● EXERCISE REQUIREMENTS:
Where does the string "shoulder" appear in the records? Copy each line that holds it.

(Beginning of EXERCISE MATERIALS)

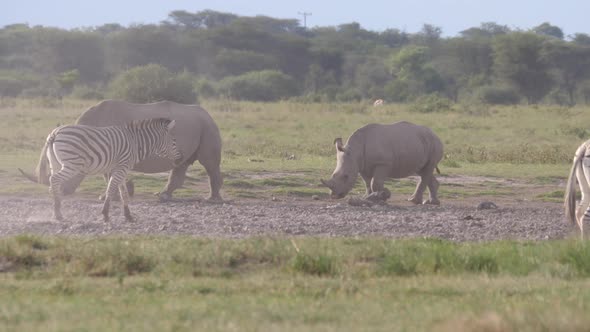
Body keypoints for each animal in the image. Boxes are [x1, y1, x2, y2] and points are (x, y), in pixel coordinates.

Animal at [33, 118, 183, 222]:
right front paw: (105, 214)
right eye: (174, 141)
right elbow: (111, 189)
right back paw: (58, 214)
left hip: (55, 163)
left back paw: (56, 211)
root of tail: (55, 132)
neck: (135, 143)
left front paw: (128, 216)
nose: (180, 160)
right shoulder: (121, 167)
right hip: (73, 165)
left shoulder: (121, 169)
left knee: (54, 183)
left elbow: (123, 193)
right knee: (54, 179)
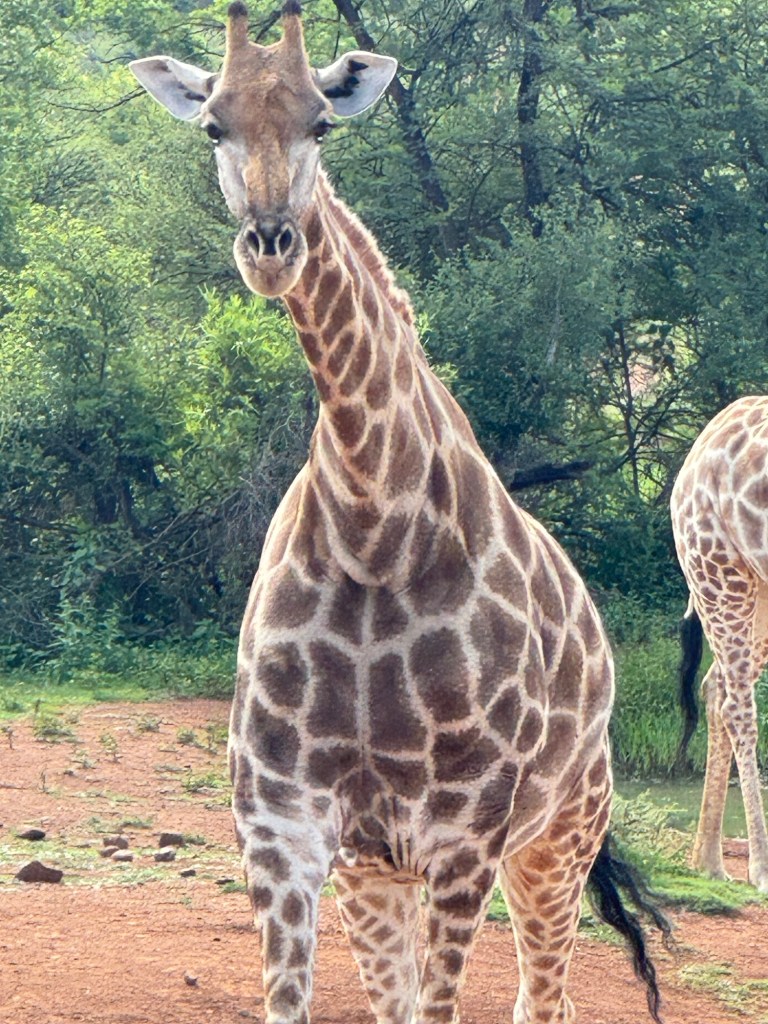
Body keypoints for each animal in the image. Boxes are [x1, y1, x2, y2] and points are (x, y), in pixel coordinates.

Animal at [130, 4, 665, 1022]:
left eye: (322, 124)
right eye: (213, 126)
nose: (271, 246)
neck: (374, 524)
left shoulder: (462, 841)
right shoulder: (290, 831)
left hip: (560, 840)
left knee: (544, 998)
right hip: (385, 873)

(End of EXERCISE MATERIALS)
(Beginning of EXERCISE MATERIALS)

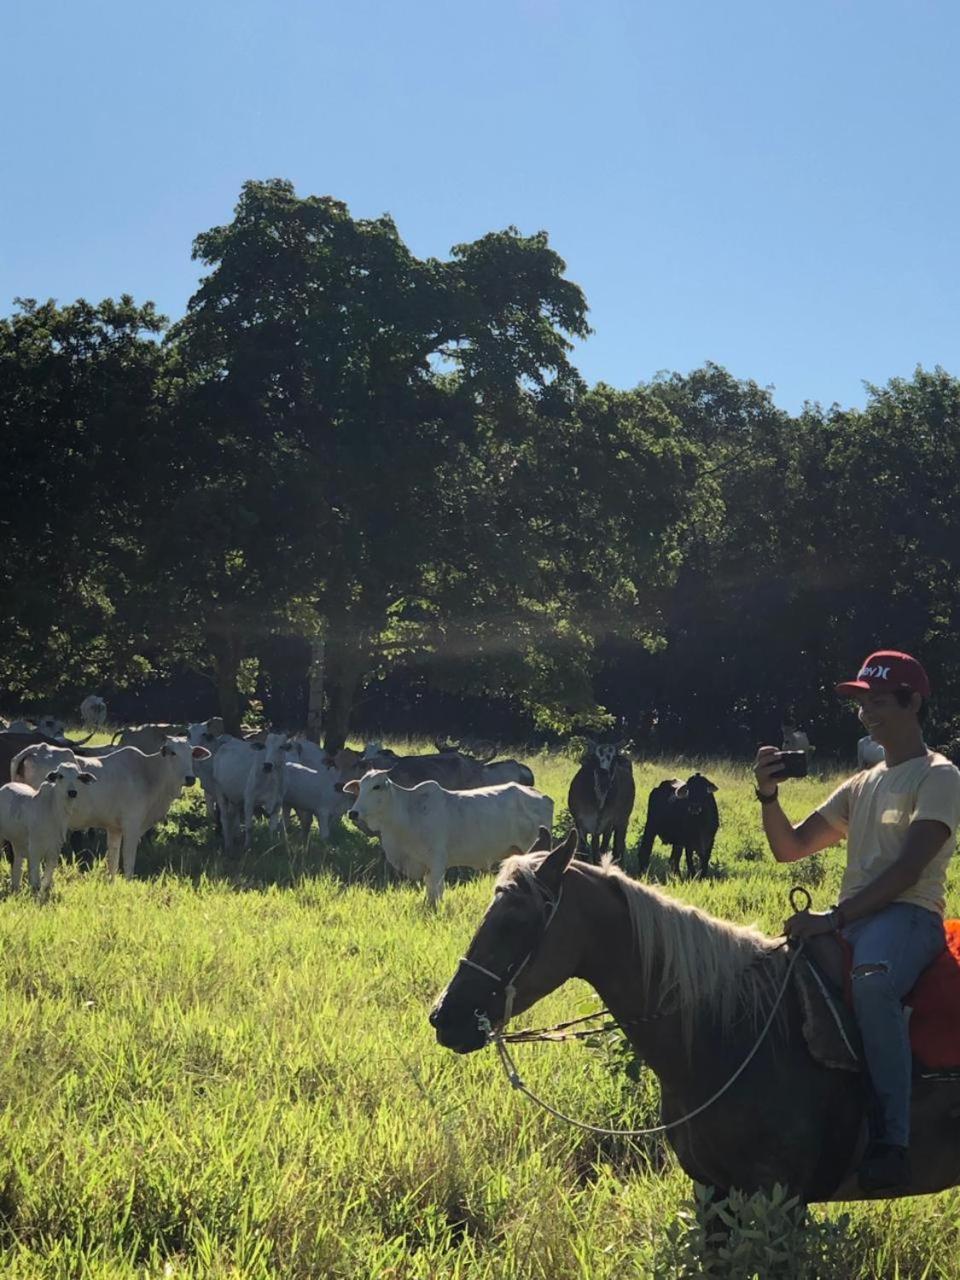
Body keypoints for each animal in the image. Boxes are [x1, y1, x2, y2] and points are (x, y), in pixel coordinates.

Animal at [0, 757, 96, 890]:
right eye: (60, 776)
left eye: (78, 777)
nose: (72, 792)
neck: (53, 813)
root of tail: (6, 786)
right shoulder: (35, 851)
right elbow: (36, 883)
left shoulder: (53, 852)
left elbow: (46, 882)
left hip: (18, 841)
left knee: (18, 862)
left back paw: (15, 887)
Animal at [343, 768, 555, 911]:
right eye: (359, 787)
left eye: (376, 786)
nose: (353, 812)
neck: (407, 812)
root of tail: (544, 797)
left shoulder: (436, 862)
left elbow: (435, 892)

(End of EXERCISE MATERIALS)

● SOLUTION TO THIS EXERCISE:
right shoulder: (121, 167)
left shoulder: (121, 169)
left shoulder: (462, 841)
right shoulder: (290, 831)
right shoulder: (35, 851)
left shoulder: (53, 852)
left shoulder: (436, 862)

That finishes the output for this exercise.